Rodney stated this principle broadly, but did not rest upon it; on the contrary, he accepted the respondent’s challenge, and undertook to show that Chase had been guilty of crimes and misdemeanors in the technical sense of the term. Probably he was wise in choosing this alternative; for no one could doubt that his constitutional doctrine was one into which Chase’s counsel were sedulously trying to drive him. If Rodney was right, the Senate was not a court of justice, and should discard judicial forms. Giles had seen this consequence of the argument, and had acted upon it, until beaten by its inevitable inconsistencies; at least sixteen senators were willing to accept the principle, and to make of impeachment an “official, or rather judicial,” inquest of office. Judge Chase’s counsel knew also that some half-dozen Republican senators feared to allow a partisan majority in the Senate to decide, after the fact, that such or such a judicial opinion had forfeited the judge’s seat on the bench. This practice could end only in making the Senate, like the House of Lords, a court of last appeal. Giles threatened to impeach Marshall and the whole Supreme Court on Rodney’s theory; and such a threat was as alarming to Dr. Mitchill of New York, or Senator Bradley of Vermont, as it was to Pickering and Tracy.
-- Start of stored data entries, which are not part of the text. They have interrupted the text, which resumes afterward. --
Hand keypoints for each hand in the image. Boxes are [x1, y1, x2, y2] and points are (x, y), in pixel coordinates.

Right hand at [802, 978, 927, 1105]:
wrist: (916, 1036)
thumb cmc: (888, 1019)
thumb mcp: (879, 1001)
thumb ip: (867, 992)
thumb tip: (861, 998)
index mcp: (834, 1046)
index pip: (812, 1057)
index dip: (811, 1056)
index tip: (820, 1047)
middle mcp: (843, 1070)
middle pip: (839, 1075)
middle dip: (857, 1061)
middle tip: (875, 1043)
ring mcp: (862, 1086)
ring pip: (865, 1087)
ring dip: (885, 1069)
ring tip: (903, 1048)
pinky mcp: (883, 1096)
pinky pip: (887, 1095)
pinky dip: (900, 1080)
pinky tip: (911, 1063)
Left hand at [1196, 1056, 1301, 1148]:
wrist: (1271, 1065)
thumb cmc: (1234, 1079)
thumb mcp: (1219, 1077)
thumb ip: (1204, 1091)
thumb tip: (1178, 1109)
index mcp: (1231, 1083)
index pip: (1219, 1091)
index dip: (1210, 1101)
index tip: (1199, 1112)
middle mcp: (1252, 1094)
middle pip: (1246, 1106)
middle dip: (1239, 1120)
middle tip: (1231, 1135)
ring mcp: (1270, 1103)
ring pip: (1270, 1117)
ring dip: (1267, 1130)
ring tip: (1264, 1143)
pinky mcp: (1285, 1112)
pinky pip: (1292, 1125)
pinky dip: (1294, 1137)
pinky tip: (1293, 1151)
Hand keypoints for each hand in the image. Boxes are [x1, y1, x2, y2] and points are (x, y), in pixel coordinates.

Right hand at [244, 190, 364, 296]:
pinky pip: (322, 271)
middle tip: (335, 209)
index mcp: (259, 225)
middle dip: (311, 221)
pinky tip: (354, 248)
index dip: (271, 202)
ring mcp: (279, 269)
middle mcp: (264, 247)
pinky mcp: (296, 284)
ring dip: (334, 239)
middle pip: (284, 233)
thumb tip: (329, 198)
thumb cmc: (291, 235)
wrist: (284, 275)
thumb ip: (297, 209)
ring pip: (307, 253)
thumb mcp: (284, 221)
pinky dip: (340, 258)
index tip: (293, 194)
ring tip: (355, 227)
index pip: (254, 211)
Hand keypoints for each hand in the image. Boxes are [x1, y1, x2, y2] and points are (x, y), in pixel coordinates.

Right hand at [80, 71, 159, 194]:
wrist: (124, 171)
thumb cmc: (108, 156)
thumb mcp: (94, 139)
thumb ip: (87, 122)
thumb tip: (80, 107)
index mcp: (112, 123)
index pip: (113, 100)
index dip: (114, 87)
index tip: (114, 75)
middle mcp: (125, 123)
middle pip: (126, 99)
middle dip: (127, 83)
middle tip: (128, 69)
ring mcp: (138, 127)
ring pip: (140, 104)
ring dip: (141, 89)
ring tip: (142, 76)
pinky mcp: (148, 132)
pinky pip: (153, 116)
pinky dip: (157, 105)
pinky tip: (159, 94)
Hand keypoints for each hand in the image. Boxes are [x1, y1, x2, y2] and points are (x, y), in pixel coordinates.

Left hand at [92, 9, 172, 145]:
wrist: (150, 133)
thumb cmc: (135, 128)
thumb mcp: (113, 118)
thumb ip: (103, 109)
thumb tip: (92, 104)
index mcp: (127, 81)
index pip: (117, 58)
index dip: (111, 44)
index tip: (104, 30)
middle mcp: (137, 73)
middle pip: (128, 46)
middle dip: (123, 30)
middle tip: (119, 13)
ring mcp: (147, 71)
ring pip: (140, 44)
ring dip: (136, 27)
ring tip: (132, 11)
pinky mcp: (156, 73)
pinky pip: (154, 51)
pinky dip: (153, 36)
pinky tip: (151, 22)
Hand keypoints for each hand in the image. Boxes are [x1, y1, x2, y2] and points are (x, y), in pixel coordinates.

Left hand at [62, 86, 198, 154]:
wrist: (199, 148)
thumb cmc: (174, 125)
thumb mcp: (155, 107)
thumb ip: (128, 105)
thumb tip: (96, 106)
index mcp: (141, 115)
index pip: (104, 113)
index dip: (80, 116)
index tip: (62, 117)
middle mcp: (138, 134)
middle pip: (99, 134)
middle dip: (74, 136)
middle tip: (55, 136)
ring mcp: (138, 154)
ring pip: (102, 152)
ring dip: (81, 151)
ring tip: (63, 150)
When Rodney finished, the theory of impeachment was more perplexed than ever, and but one chance remained to clear it. All the respondent’s counsel had spoken in their turn; all the managers had expounded their theories: John Randolph was to close. Randolph was an invalid, overwhelmed by work and excitement, nervous, irritable, and not to be controlled. When he appeared in the box, Feb. 27, 1805, he was unprepared; and as he spoke, he not only made his usual long pauses for recollection, but continually complained of having lost his notes, of his weakness, want of ability, and physical as well as moral incompetence. Such expressions in the mouths of other men might have passed for rhetoric; but Randolph’s speech showed that he meant all he said. He too undertook to answer the argument of Luther Martin, Harper, and Hopkinson on the nature of impeachment; but he answered without understanding it,—calling it “almost too absurd for argument,” “a monstrous pretension,” “a miserable quibble,” but advancing no theory of his own, and supporting neither Campbell’s, Nicholson’s, nor Rodney’s opinion. After a number of arguments which were in no sense answers, he said he would no longer worry the good sense of the Court by combating such a claim,—a claim which the best lawyers in America affirmed to be sound, and the two ablest of the managers had exhausted themselves in refuting.
Randolph’s closing speech was overcharged with vituperation and with misstatements of fact and law, but was chiefly remarkable on account of the strange and almost irrational behavior of the speaker. Randolph’s tall, thin figure, his penetrating eyes and shrill voice, were familiar to the society of Washington, and his violence of manner in the House only a short time before, in denouncing Granger and the Yazoo men, had prepared his audience for some eccentric outburst; but no one expected to see him, “with much distortion of face and contortion of body, tears, groans, and sobs,” break down in the middle of his self-appointed task, and congratulate the Senate that this was “the last day of my sufferings and of yours.”[143]